*** Opening Data excerpts ***

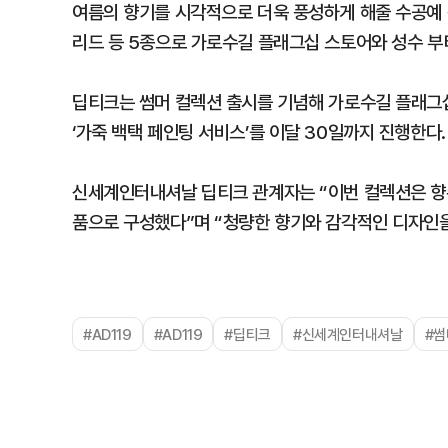
여름의 향기를 시각적으로 더욱 풍성하게 해줄 수공예 장
리드 등 5종으로 가로수길 플래그십 스토어와 성수 부
딥티크는 썸머 컬렉션 출시를 기념해 가로수길 플래그
‘가죽 백택 페인팅 서비스’를 이달 30일까지 진행한다.
신세계인터내셔날 딥티크 관계자는 “이번 컬렉션은 향수
품으로 구성했다”며 “청량한 향기와 감각적인 디자인을
#AD119
#AD119
#딥티크
#신세계인터내셔날
#썸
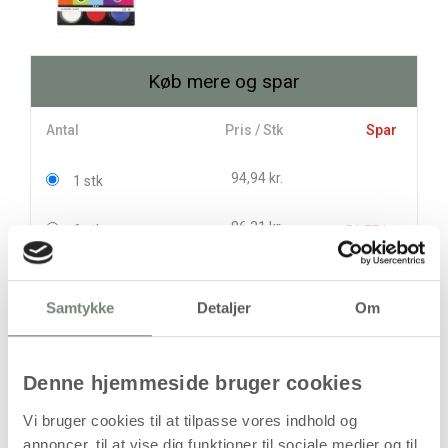
Køb mere og spar
Antal
Pris / Stk
Spar
94,94 kr.
1 stk
86,31 kr.
6 stk
51,75 kr.
stk
Samtykke
Detaljer
Om
94,94
kr.
(
75,95
kr.ekskl. moms)
Leveringsomkostninger
Denne hjemmeside bruger cookies
Vi bruger cookies til at tilpasse vores indhold og
Læg i kurven
annoncer, til at vise dig funktioner til sociale medier og til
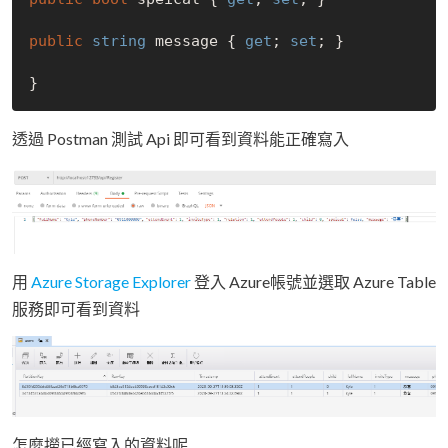
public
string
 message { 
get
; 
set
; }

透過 Postman 測試 Api 即可看到資料能正確寫入
用
Azure Storage Explorer
登入 Azure帳號並選取 Azure Table
服務即可看到資料
怎麼撈已經寫入的資料呢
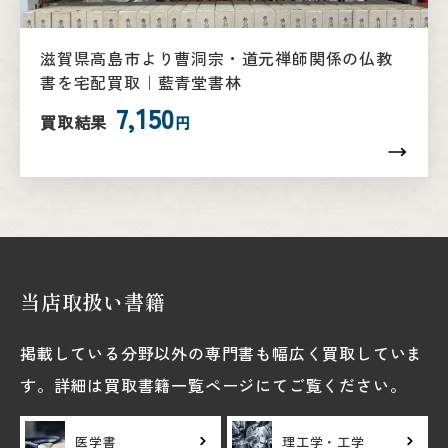
滋賀県高島市より曹洞宗・道元禅師関係の仏教
書を宅配買取｜藍青堂書林
7,150
買取結果
円
当店取扱い書籍
掲載している分野以外の専門書も幅広く買取していま
す。詳細は買取書籍一覧ページにてご覧ください。
医学書
理工学・工学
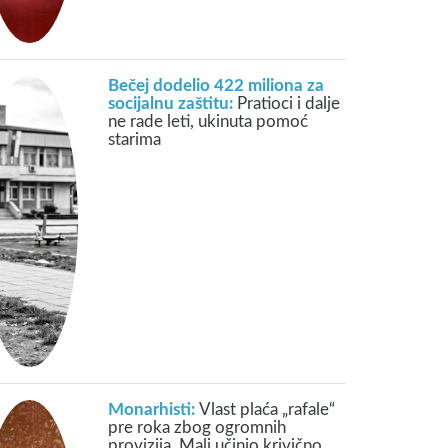
Bečej dodelio 422 miliona za
socijalnu zaštitu:
Pratioci i dalje
ne rade leti, ukinuta pomoć
starima
Monarhisti:
Vlast plaća „rafale“
pre roka zbog ogromnih
provizija, Mali učinio krivično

*** Closing Data excerpts ***

* _Description of the task_:
Return the entries verbatim without images.

* _Answer below_:
여름의 향기를 시각적으로 더욱 풍성하게 해줄 수공예 장
리드 등 5종으로 가로수길 플래그십 스토어와 성수 부
딥티크는 썸머 컬렉션 출시를 기념해 가로수길 플래그
‘가죽 백택 페인팅 서비스’를 이달 30일까지 진행한다.
신세계인터내셔날 딥티크 관계자는 “이번 컬렉션은 향수
품으로 구성했다”며 “청량한 향기와 감각적인 디자인을
#AD119
#AD119
#딥티크
#신세계인터내셔날
#썸
Køb mere og spar
Antal
Pris / Stk
Spar
94,94 kr.
1 stk
86,31 kr.
6 stk
51,75 kr.
stk
Samtykke
Detaljer
Om
94,94
kr.
(
75,95
kr.ekskl. moms)
Leveringsomkostninger
Denne hjemmeside bruger cookies
Vi bruger cookies til at tilpasse vores indhold og
Læg i kurven
annoncer, til at vise dig funktioner til sociale medier og til
public
string
 message { 
get
; 
set
; }

透過 Postman 測試 Api 即可看到資料能正確寫入
用
Azure Storage Explorer
登入 Azure帳號並選取 Azure Table
服務即可看到資料
怎麼撈已經寫入的資料呢
滋賀県高島市より曹洞宗・道元禅師関係の仏教
書を宅配買取｜藍青堂書林
7,150
買取結果
円
当店取扱い書籍
掲載している分野以外の専門書も幅広く買取していま
す。詳細は買取書籍一覧ページにてご覧ください。
医学書
理工学・工学
Bečej dodelio 422 miliona za
socijalnu zaštitu:
Pratioci i dalje
ne rade leti, ukinuta pomoć
starima
Monarhisti:
Vlast plaća „rafale“
pre roka zbog ogromnih
provizija, Mali učinio krivično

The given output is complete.